Il y a trop de zone d’ombre et trop d’opacité dans la gestion des budgets que l’on nous présente. Notre assemblée ne doit pas se transformer en une chambre d’enregistrement de l’exécutif, elle doit au contraire rendre des comptes aux électeurs et électrices. Nous nous interrogeons sur la manière dont sont évalués EXACTEMENT les projets ? On nous donne des chiffres globaux, alors que nous voulons avoir des détails.

Comment expliquer que pour la réalisation d’une passerelle, on dégage une enveloppe faramineuse de 17 milliards de centimes ? Nous voulons savoir sur quelle base est évalué ce projet, loin des explications techniques.
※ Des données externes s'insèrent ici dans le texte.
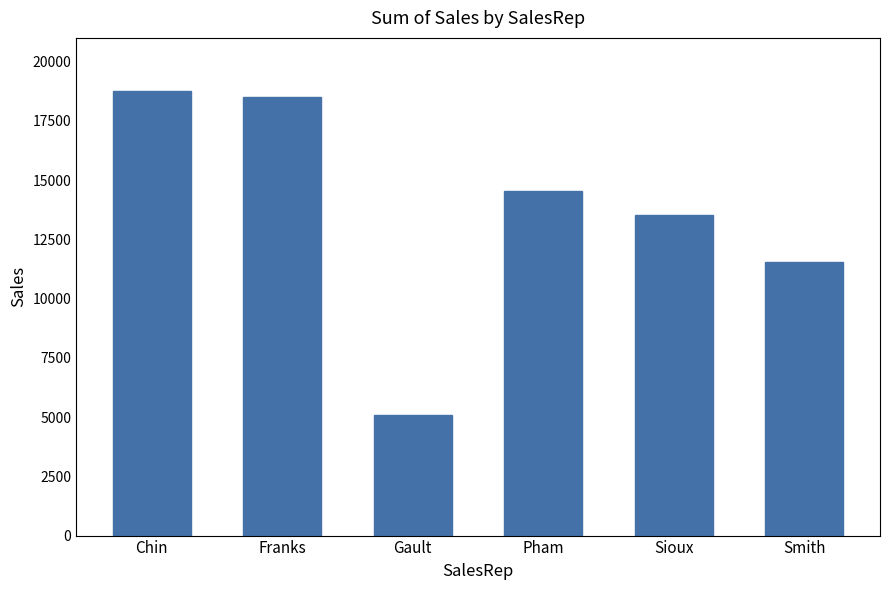

What is the approximate value at Smith, to the nearest 100?

11600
Concernant l’école, un point inscrit à l’ordre du jour de notre session, nous pouvons affirmer sans risque de nous tromper, que malgré le travail fait par la commission éducation de l’APW, plusieurs écoles de la capitale sont toujours sinistrées. Le chauffage ne fonctionne pas ou n’existe pas, des cantines scolaires servent des repas froids, des travaux de réfection et de réaménagement sont effectués dans plusieurs écoles pendant que les élèves suivent leurs cours et tant d’autres problèmes encore.

Aujourd’hui, il y a urgence en la demeure, tant pour l’école que pour d’autres secteurs. Au lieu de nous présenter que des chiffres, soyons responsables et dignes de nos électeurs et électrices et débattons du fond des préoccupations des citoyens et citoyennes et non pas de la forme.

Nous sommes à l’aube du cinquantenaire de l’indépendance de l’Algérie, préparons à nos enfants toutes les conditions pour une vie meilleure dans leur pays.